Once metal cookware was possible, it wasn’t long before all the basic pots and pans were established. The Romans had a patella—a metal pan for shallow-frying fish that gave its name to the Spanish paella and the Italian padella—little different from our frying pans. The ability to boil things in oil—which is really what frying is—added yet another dimension to kitchen life. Fats reach much higher temperatures than water, and food cooks quicker in oil than water, browning deliciously at the edges. This is the result of the Maillard reaction, an interaction between proteins and sugars at high heats that is responsible for many of the flavors we find most seductive: the golden crust on a French fry, a dark spoonful of maple syrup. A frying pan is a good thing to have around.

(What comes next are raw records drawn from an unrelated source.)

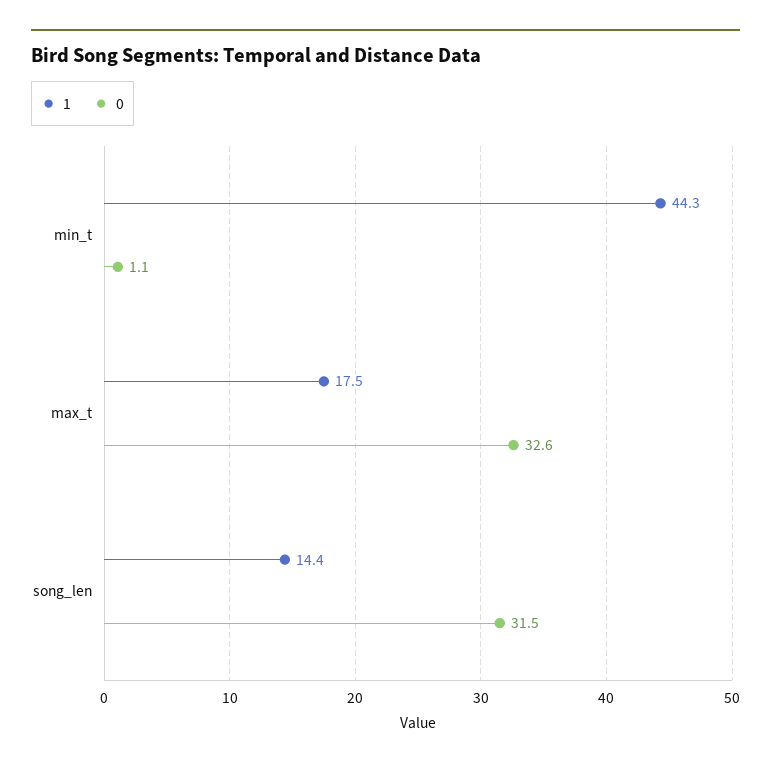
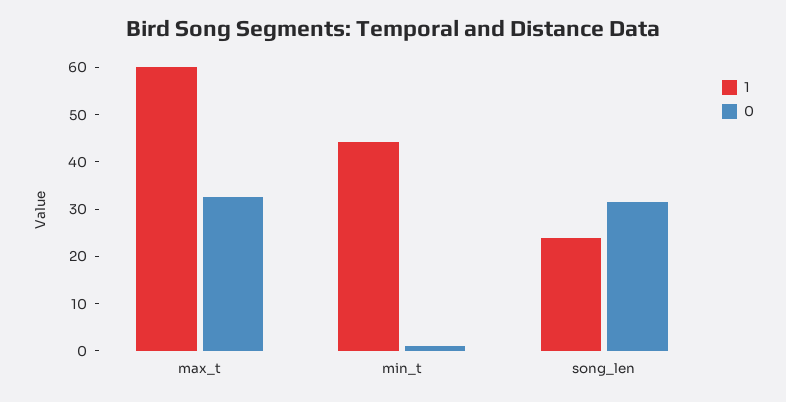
  {
    "1": {
      "min_t": 44.3,
-     "max_t": 17.5,
+     "max_t": 60,
-     "song_len": 14.4
+     "song_len": 24
    },
    "0": {
      "min_t": 1.1,
      "max_t": 32.6,
      "song_len": 31.5
    }
  }

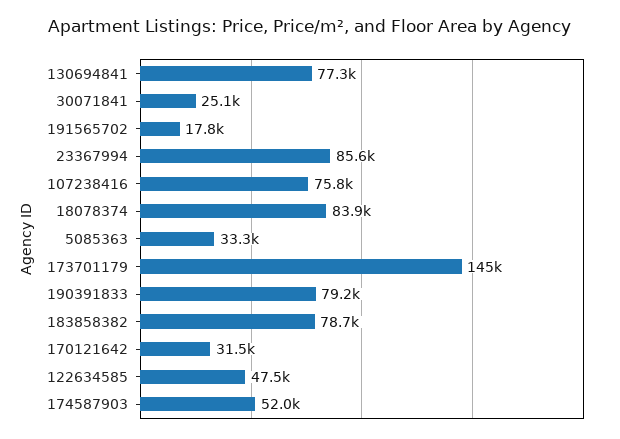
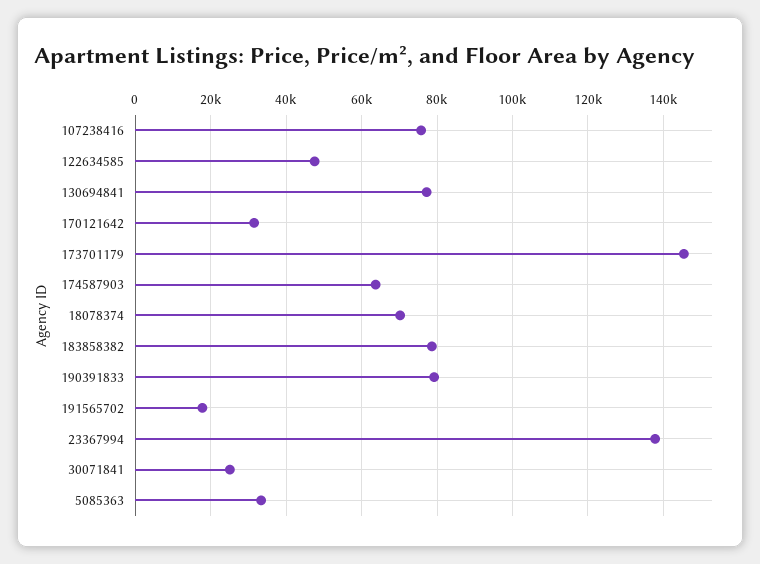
  {
    "130694841": 77300,
    "30071841": 25100,
    "191565702": 17800,
-   "23367994": 85600,
+   "23367994": 138000,
    "107238416": 75800,
-   "18078374": 83900,
+   "18078374": 70000,
    "5085363": 33300,
    "173701179": 145000,
    "190391833": 79200,
    "183858382": 78700,
    "170121642": 31500,
    "122634585": 47500,
-   "174587903": 52000
+   "174587903": 64000
  }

The Romans also had beautifully made metal colanders and bronze chafing dishes, flattish metal patinae, vast cauldrons of brass and bronze, pastry molds in varying ornate shapes, fish kettles, frying pans with special pouring lips to dispense the sauce and handles that folded up. Much of what has remained looks disconcertingly modern. The range of Roman metal cookware was still impressing the chef Alexis Soyer in 1853. Soyer was particularly taken with a very high-tech sounding two-tiered vessel called the
authepsa
(the name means “self-boiling”). Like a modern steamer, it came in two layers, made of Corinthian brass. The top compartment, said Soyer, could be used
for gently cooking “light delicacies destined for dessert.” It was a highly valued utensil. Cicero describes one
authepsa
being sold at auction for such a high price that bystanders assumed the thing being sold was an entire farm.

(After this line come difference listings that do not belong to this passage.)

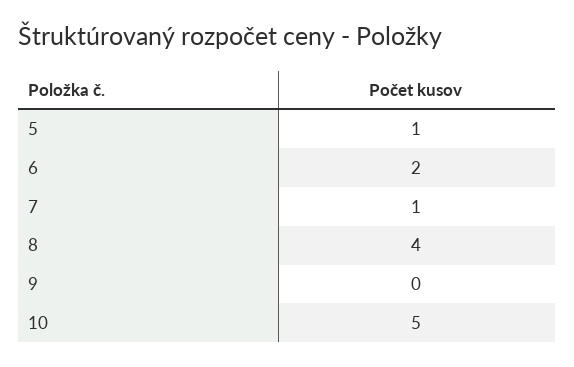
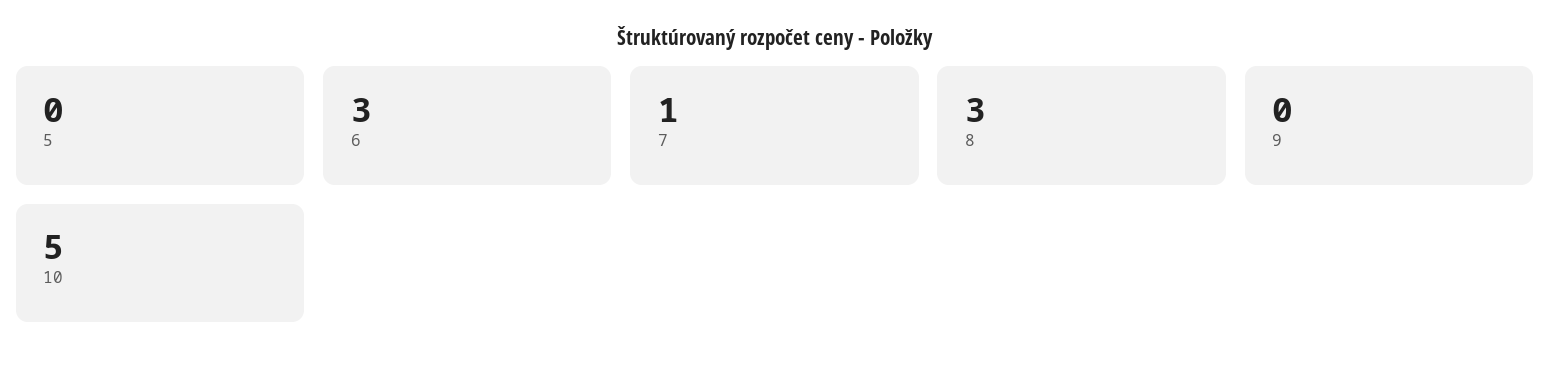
  {
-   "5": 1,
+   "5": 0,
-   "6": 2,
+   "6": 3,
    "7": 1,
-   "8": 4,
+   "8": 3,
    "9": 0,
    "10": 5
  }

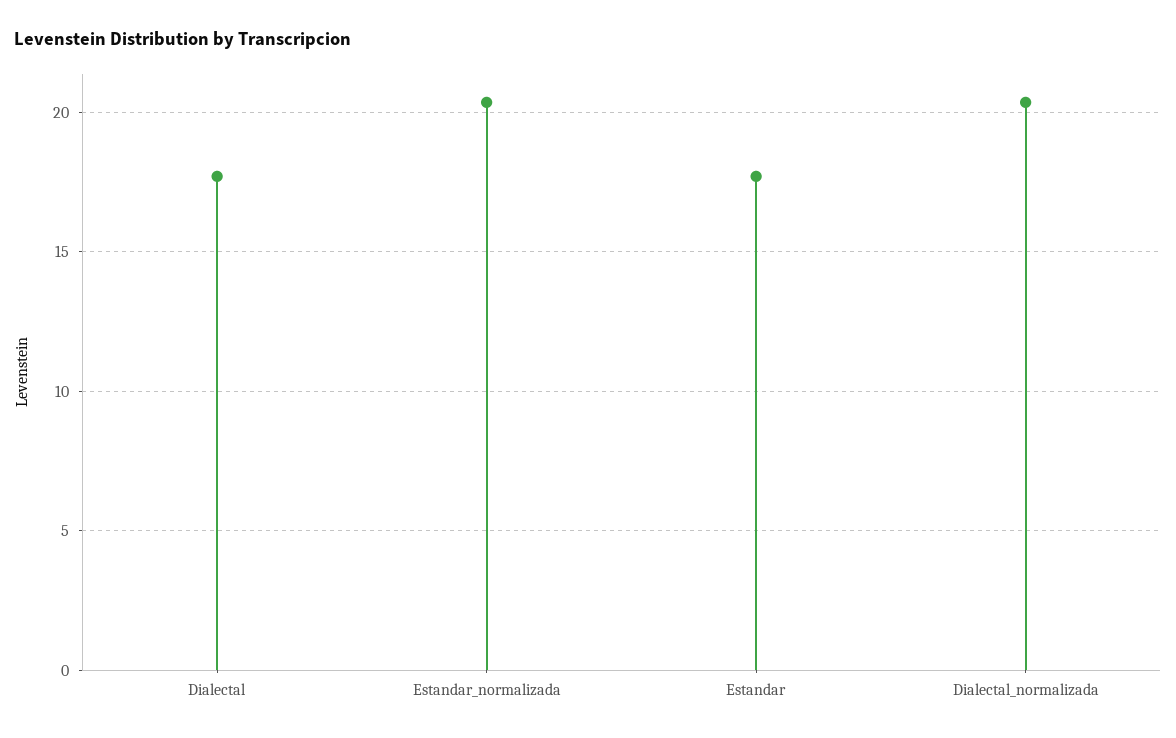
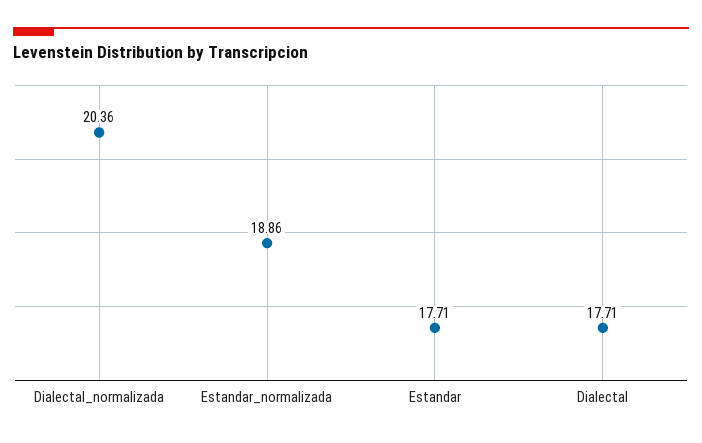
  {
    "Dialectal": 17.71,
-   "Estandar_normalizada": 20.5,
+   "Estandar_normalizada": 18.86,
    "Estandar": 17.71,
    "Dialectal_normalizada": 20.36
  }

Technologically speaking, Roman metal utensils have had few rivals until the late twentieth century with the advent of pans made from multilayered metals. They even addressed themselves to the problem of avoiding hot spots when cooking, which remains a bugbear for saucepan designers. A metal pan has survived from Roman Britain with concentric rings in its base, whose purpose, it seems, was to create slow, steady heat distribution. Experiments with corrugated cooking pots versus smooth ones have shown that texturing the bottom of a pan reduces thermal stresses (the rings make it less susceptible to warping over high heat, strengthening the pan’s structure) —and also gives more cooking control: heat transfer happens more slowly with a textured pan, so there is less chance of annoying boilovers. A similar pattern of concentric rings appears on the base of Circulon cookware, launched in 1985, whose “unique Hi-Lo” grooves are said to reduce the surface abrasion and enhance the durability and nonstick qualities of the pan. As with aqueducts, straight roads, arched bridges, and books, this was a technology in which the Romans got there first.